*** Block opens ***

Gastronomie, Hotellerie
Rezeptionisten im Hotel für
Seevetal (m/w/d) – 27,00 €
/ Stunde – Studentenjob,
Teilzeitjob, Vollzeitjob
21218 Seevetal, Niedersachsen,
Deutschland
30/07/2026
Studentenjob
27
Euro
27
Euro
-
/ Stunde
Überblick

*** Block closes ***

- [PROBLEM DETAILS]: A faithful transcription of all the material is what this exercise calls for.

- [TASK RESPONSE]:
Gastronomie, Hotellerie
Rezeptionisten im Hotel für
Seevetal (m/w/d) – 27,00 €
/ Stunde – Studentenjob,
Teilzeitjob, Vollzeitjob
21218 Seevetal, Niedersachsen,
Deutschland
30/07/2026
Studentenjob
27
Euro
27
Euro
-
/ Stunde
Überblick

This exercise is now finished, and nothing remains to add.